Response to Suspending Funding for NASA

July 17, 2009

Earlier today, a friend from high school suggested on Facebook that the United States should suspend operations at NASA and use that money to pay off the national deficit. Even though it was early in the morning and I had a lot of reading to do, I felt compelled to respond to this intriguing proposal.  The following is an expanded version of what I wrote on FB, because the Wall feature on FB limits how many words you may type in response to a post.

There are a few problems with “suspending” NASA.
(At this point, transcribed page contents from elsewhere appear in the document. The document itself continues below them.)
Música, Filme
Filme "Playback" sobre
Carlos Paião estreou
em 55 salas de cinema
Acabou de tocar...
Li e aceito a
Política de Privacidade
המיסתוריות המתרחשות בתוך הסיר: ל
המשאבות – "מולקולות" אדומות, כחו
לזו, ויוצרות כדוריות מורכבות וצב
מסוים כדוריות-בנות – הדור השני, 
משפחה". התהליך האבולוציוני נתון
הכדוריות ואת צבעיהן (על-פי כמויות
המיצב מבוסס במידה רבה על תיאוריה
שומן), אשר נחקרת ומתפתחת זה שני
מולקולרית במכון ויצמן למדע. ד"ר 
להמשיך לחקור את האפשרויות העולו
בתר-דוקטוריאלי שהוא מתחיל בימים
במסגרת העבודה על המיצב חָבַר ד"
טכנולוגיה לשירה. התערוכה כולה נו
First, NASA’s budget is only about 0.7% of the total federal budget, and it would amount to only 0.016% of the 2009 annual deficit. Such a small portion of the national governmental spending wouldn’t go very far toward paying off the deficit.  Additionally, there is a difference between the accumulated national debt and the deficit.  Each fiscal year there may be a deficit (when spending exceeds budgeted allocations), and each deficit adds to the cumulative debt of the US.  The national debt exceeds the current deficit by a factor of 11, which further minimizes the effectiveness of using NASA’s miniscule budget to pay off the outstanding debt of the nation.

Second, NASA supports a large industry of skilled workers.  Suspending operations would put all of those folks out of work, and their ability to find new employment in the US at this time would be very difficult.  This would not be so good for the US in terms of maintaining employment of higher waged, skilled workers and avoiding “brain drain.”
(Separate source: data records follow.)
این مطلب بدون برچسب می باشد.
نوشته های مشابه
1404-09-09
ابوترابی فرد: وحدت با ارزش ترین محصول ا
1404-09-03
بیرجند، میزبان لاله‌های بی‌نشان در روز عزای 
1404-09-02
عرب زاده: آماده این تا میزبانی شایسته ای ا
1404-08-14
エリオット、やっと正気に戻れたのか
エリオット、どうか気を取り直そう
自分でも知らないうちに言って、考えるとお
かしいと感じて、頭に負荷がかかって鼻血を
Third, it’s actually good to run a deficit when GDP is down, because it can help stimulate the economy.  When things get better, we can start tackling the deficit.  However, we may want to look at those parts of the budget that are large enough (e.g., military spending in its various guises) to make a real difference with restructuring and reductions in spending.
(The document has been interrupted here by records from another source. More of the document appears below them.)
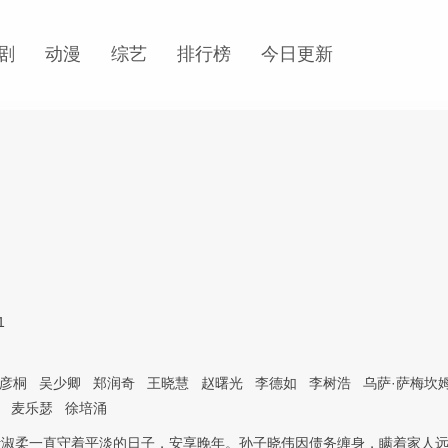
剧
动漫
综艺
排行榜
今日更新
1
彦桐
吴少卿
郑润奇
王晓慧
赵曙光
李德如
李树浩
乌萨·萨梅坎
麦乐瑟
徐培涌
叶淑柔一直守着平淡的日子，安享晚年。孙子晓伟因债务缠身，瞒着家人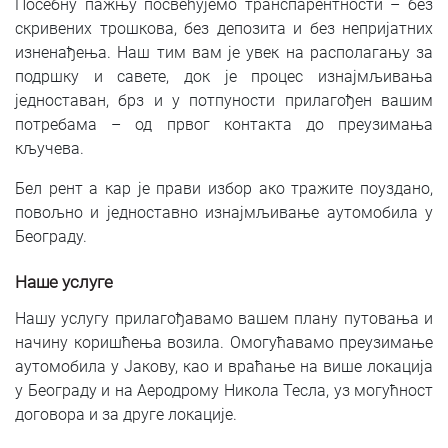
Посебну пажњу посвећујемо транспарентности – без
скривених трошкова, без депозита и без непријатних
изненађења. Наш тим вам је увек на располагању за
подршку и савете, док је процес изнајмљивања
једноставан, брз и у потпуности прилагођен вашим
потребама – од првог контакта до преузимања
кључева.
Бел рент а кар је прави избор ако тражите поуздано,
повољно и једноставно изнајмљивање аутомобила у
Београду.
Наше услуге
Нашу услугу прилагођавамо вашем плану путовања и
начину коришћења возила. Омогућавамо преузимање
аутомобила у Јакову, као и враћање на више локација
у Београду и на Аеродрому Никола Тесла, уз могућност
договора и за друге локације.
And finally, the historical imperative of expansion into the frontier is something that is now embedded in the American cultural imagination.  I do not believe that we can simply pull the plug on the one non-abstract way of defining who we are by where we go.  We must stop blasting our way with weapons into other peoples’ countries.  Furthermore,  it is difficult for folks to get excited about our adventures in the “frontiers of medicine” or the “frontiers of computing” in the same way that watching millions of pounds of technological marvel lift itself into the heavenly frontier.  There is something righteous about the human desire to fly ever higher, and that feeling is now strongly connected to what it means to be American following Mercury, Gemini, Apollo, and all the rest.

I, like many others including Arthur C. Clarke and Stephen Hawking, feel that outer space is our only chance as a species.  Furthermore, I do believe that we, meaning humanity, should work together toward the (hopeful) diaspora of humanity into the cosmos.  Life on one planet is dangerous for us as a species (the fossil record speaks for that), and our current (and America is the worst abuser of this) rate of consumption of non-replenishable natural resources means that we will eventually use up all of the materials that give us our material comforts we currently enjoy.

Obviously, the United States cannot venture far into the Universe alone.  It will be a project that requires all of humanity to accomplish, and it would only be equitable if all peoples are given the opportunity to take part in what I believe to be the most important adventure at this stage in human history.  The Apollo-Soyuz project and the International Space Station (which replaced Reagan’s isolationist Freedom Space Station) demonstrate that the exploration and habitation of the Universe is something that can bring nations together for an enterprise far more important and meaningful than each contributing member nation.  For these reasons, I believe that we should commit ourselves to investing more in the public exploration of space while providing awards or incentives to private businesses to also make use of the vast cosmos beyond our atmospheric borders.  Eventually, we must leave the cradle and venture forth into the wider “world,” and that “world” is a seemingly endless expanse of stars, planets, and other phenomena that hold unparalleled possibilities and hope for humanity.